On October 8, 2021, we paused the `chng` pipeline, and it remained inactive
while we completed a fix. In the meantime, the versions with
the deletion markings were removed, so that default (latest) queries and
queries with as-of set to 2021-10-04 or later submitted during the inactive
period returned the next-most-recently-updated value for these dates.
On December 2, we resumed the `chng` pipeline. We will soon be reconstructing
the missed issues from October 7-December 1, and will update here once that
process is complete.
## Qualifying Conditions
We receive data on the following six categories of counts:
- Denominator: Daily count of all unique outpatient visits.
- Covid: Daily count of all unique visits with primary ICD-10 code in any of:
{U07.1, B97.21, or B97.29}.
- COVID-like: Daily count of all unique outpatient visits with primary ICD-10 code
of any of: {U07.1, U07.2, B97.29, J12.81, Z03.818, B34.2, J12.89}.
- Flu-like: Daily count of all unique outpatient visits with primary ICD-10 code
of any of: {J22, B34.9}. The occurrence of these codes in an area is
correlated with that area's historical influenza activity, but are
diagnostic codes not specific to influenza and can appear in COVID-19 cases.

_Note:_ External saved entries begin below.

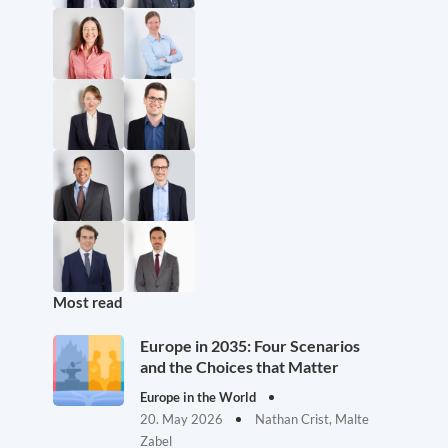
Most read
Europe in 2035: Four Scenarios
and the Choices that Matter
Europe in the World
20. May 2026
Nathan Crist, Malte
Zabel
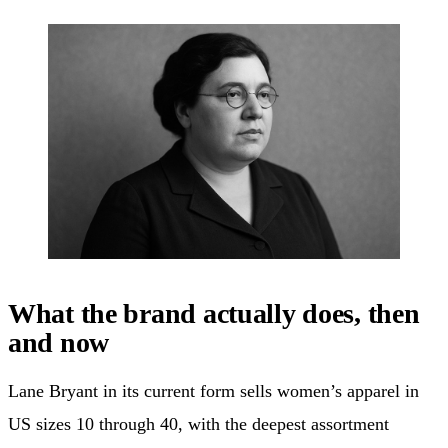
What the brand actually does, then
and now
Lane Bryant in its current form sells women’s apparel in
US sizes 10 through 40, with the deepest assortment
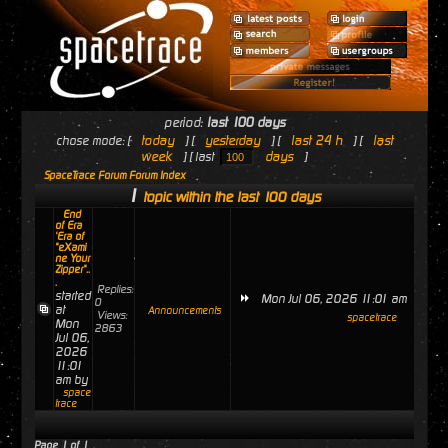
period:
last 100 days
today
yesterday
last 24 h
last
chose mode: [
] [
] [
] [
week
days
] [ last
]
SpaceTrace Forum Forum Index
1
topic within the last 100 days
End
of Era
'Era of
"eXami
ne Your
Zipper"..
.
Replies:
started
Mon Jul 06, 2026 11:01 am
0
at
Announcements
Views:
spacetrace
Mon
2863
Jul 06,
2026
11:01
am by
space
trace
Page
1
of
1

- Mixed: Daily count of all unique outpatient visits with primary ICD-10 code of
any of: {Z20.828, J12.9}. The occurance of these codes in an area is
correlated to a blend of that area's COVID-19 confirmed case counts and
influenza behavior, and are not diagnostic codes specific to either disease.
- Flu: Daily count of all unique outpatient visits with primary ICD-10 code of
any of: {J09\*, J10\*, J11\*}. The asterisk `*` indicates inclusion of all
subcodes. This set of codes are assigned to influenza viruses.
For the COVID signal, we consider only the *Denominator* and *Covid* counts.
For the CLI signal, if a patient has multiple visits on the same date (and hence
multiple primary ICD-10 codes), then we will only count one of and in descending
order: *Flu*, *COVID-like*, *Flu-like*, *Mixed*. This ordering tries to account for
the most definitive confirmation, e.g. the codes assigned to *Flu* are only used
for confirmed influenza cases, which are unrelated to the COVID-19 coronavirus.